The award for most magically decorated eggs has to go to the Ukrainians and their pysanky eggs. Pysanky eggs are decorated by applying melted beeswax to a hollow eggshell. The layering of intricately applied melted wax and dying can take hours per egg.
Before Christianity came to the Slavic peoples, Ukrainians decorated their eggs for the sun god Dazhboh. Eggs symbolizing life, fertility, and the rebirth of spring were potent magical items used to protect homes, as well as to confer protective spells and blessings on people.
Ukrainians living in the Carpathian Mountains told a story about how the fate of the world depended on pysanky eggs:
Chained to a cliff in the mountains is an ancient serpent. If loosed, it will devour the world. Each year, minions of the serpent venture out into the world and count the pysanky being made. If the number of pysanky has decreased, the serpent will break its chains, but if the number has increased, the serpent’s chains are tightened and the people will survive for another year.
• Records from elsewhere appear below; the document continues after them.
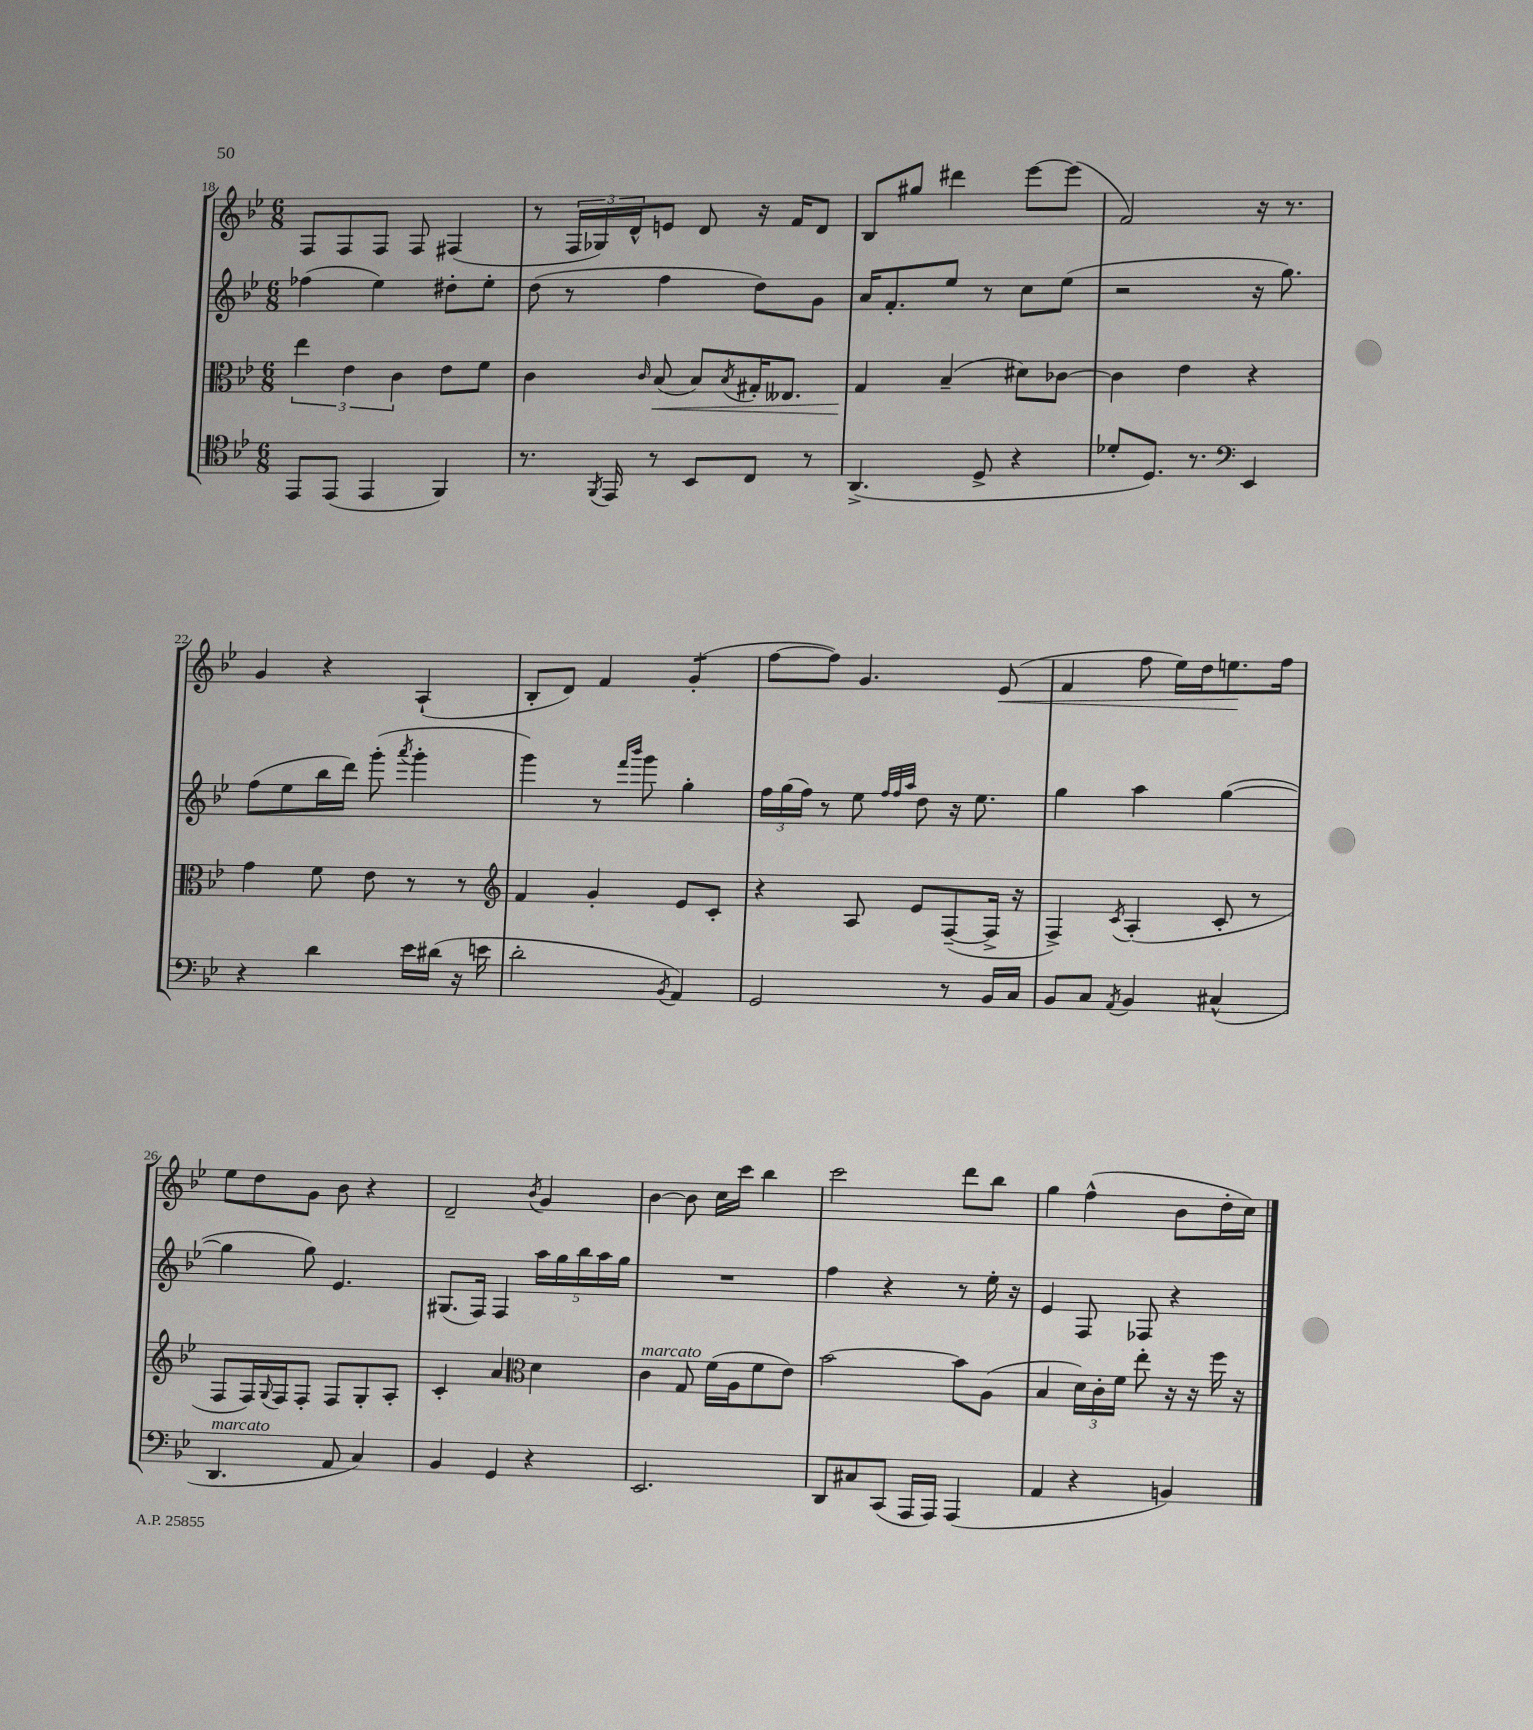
<<
\new StaffGroup <<
\new Staff = "s0" {
    \clef treble \key bes \major \numericTimeSignature \time 6/8
    f8 f8 f8 f8 fis4( |
    r8 \tuplet 3/2 { f16 ges16) d'16-^ } e'8 d'8 r16 f'16 d'8 |
    bes8 gis''8 dis'''4 ees'''8~ ees'''8( |
    f'2) r16 r8. |
    g'4 r4 a4-!( |
    bes8-. d'8) f'4 g'4:8-.( |
    f''8~ f''8) g'4. ees'8\<( |
    f'4 f''8 ees''16) d''16 e''8.\! f''16 |
    ees''8 d''8 g'8 bes'8 r4 |
    d'2-- \acciaccatura { bes'8 } g'4 |
    bes'4~ bes'8 c''16 c'''16 bes''4 |
    c'''2 d'''8 bes''8 |
    g''4 f''4-^( bes'8 d''16-. c''16) \bar "|." |
}
\new Staff = "s1" {
    \clef treble \key bes \major \numericTimeSignature \time 6/8
    fes''4( ees''4) dis''8-. ees''8-. |
    d''8( r8 f''4 d''8) g'8 |
    a'16 f'8.-. ees''8 r8 c''8 ees''8( |
    r2 r16 g''8.) |
    f''8( ees''8 bes''16 d'''16) g'''8-.( \acciaccatura { a'''8 } g'''4-. |
    g'''4) r8 \grace { f'''16 bes'''16 } g'''8 g''4-. |
    \tuplet 3/2 { f''16 g''16( f''16) } r8 ees''8 \grace { f''32 f''32 a''32 } d''8 r16 ees''8. |
    g''4 a''4 g''4~( |
    g''4 g''8) ees'4. |
    gis8.( f16) f4 \tuplet 5/4 { a''16 g''16 bes''16 a''16 g''16 } |
    R2. |
    f''4 r4 r8 ees''16-. r16 |
    ees'4 f8 fes8 r4 \bar "|." |
}
\new Staff = "s2" {
    \clef alto \key bes \major \numericTimeSignature \time 6/8
    \tuplet 3/2 { ees''4 ees'4 c'4 } ees'8 f'8 |
    c'4 \grace { c'16 } bes8\<( bes8) \acciaccatura { bes8 } gis16-. eeses8. |
    g4\! bes4--( dis'8) ces'8~ |
    ces'4 ees'4 r4 |
    g'4 f'8 ees'8 r8 r8 |
    \clef treble f'4 g'4-. ees'8 c'8-. |
    r4 a8 ees'8 f8~--( f16-> r16 |
    f4->) \acciaccatura { c'8 } a4-.( c'8-. r8 |
    f8 f16) \appoggiatura { g8 } f16 f8-. f8 g8-. a8-. |
    c'4-. a'4 \clef alto d'4 |
    c'4^\markup { \italic "marcato" } g8 f'16( a16 f'8 ees'8) |
    bes'2~ bes'8 a8( |
    bes4 \tuplet 3/2 { d'16) c'16-. f'16 } ees''8-. r16 r16 f''16 r16 \bar "|." |
}
\new Staff = "s3" {
    \clef tenor \key bes \major \numericTimeSignature \time 6/8
    ees,8 ees,8( ees,4 f,4) |
    r8. \acciaccatura { f,8 } ees,16 r8 bes,8 c8 r8 |
    a,4.->( d8-> r4 |
    des'8-. d8.) r8. \clef bass ees,4 |
    r4 d'4 ees'16 dis'16( r16 e'16 |
    d'2-. \acciaccatura { bes,8 } a,4) |
    g,2 r8 bes,16 c16 |
    bes,8 c8 \acciaccatura { a,8 } bes,4 cis4-^( |
    d,4.^\markup { \italic "marcato" } a,8 c4) |
    bes,4 g,4 r4 |
    ees,2. |
    d,8 cis8 c,8( a,,16 a,,16) a,,4( |
    a,4 r4 b,4) \bar "|." |
}
>>
>>
\layout { \context { \Score currentBarNumber = #18 } }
If you want to add pysanky and keep the serpent chained, you will need eggs, wax, and a special tool called a kistka.
Specific motifs and colors on pysanky have different uses. Some protect homes from disasters, lightning, or fire. Pysanky written with a spiral motif are for trapping demons. Wave designs symbolize water and ensure a good crop. The goddess motif promises fertility.
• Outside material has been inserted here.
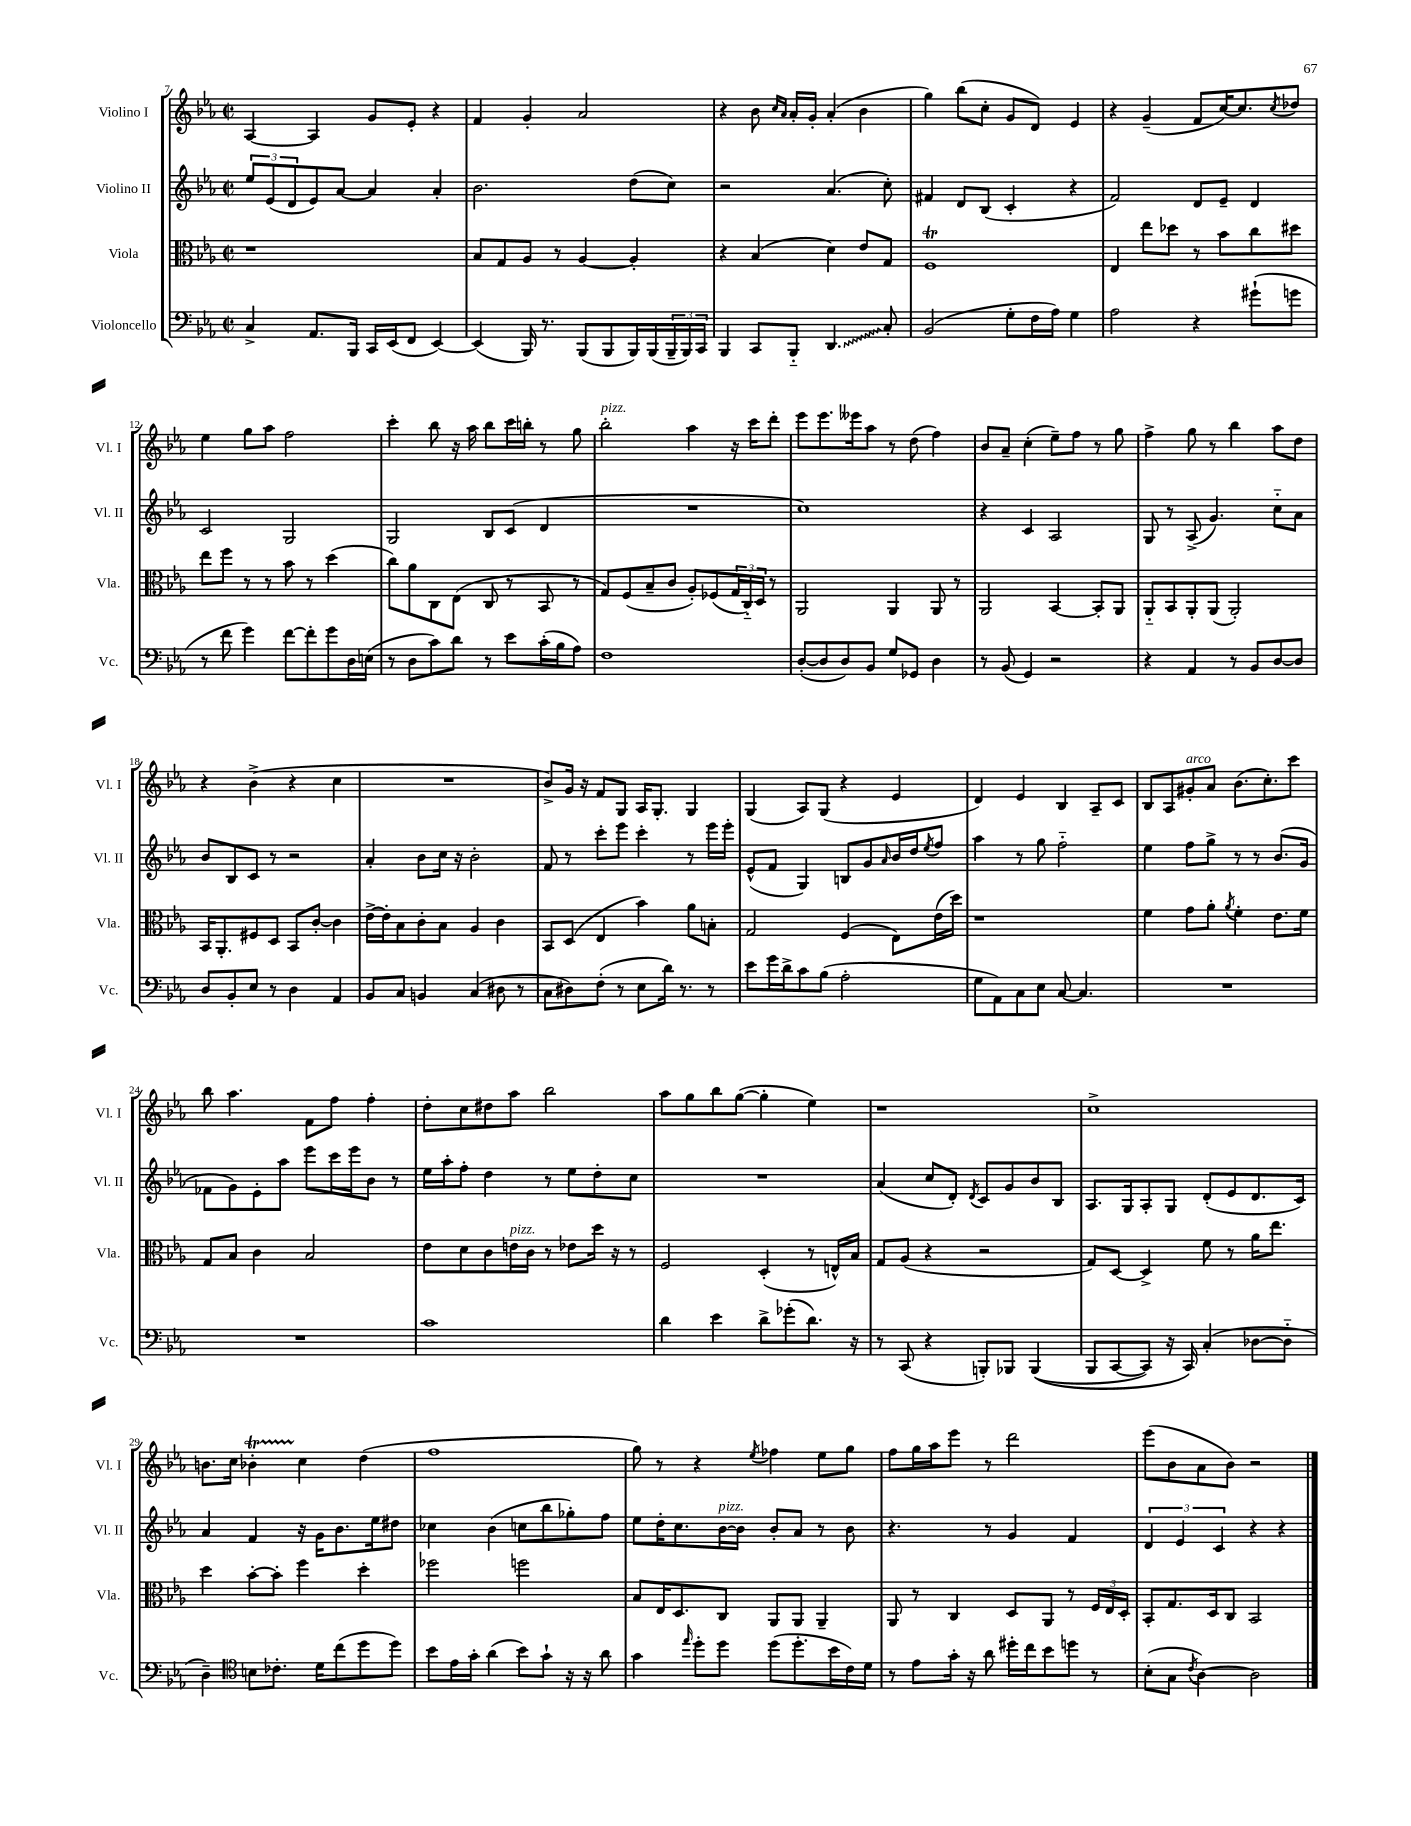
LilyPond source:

The laborious and highly detailed act of making the pysanky egg, created with secret methods passed down from mother to daughter, is a powerful example of creating the sacred. Pysanky artists imbue their eggs with magic, originally for their indigenous gods and then for the Christian God and the miracle of resurrection. It is a tradition that stretches back over 1000 years and is still practiced wherever Ukrainian people live.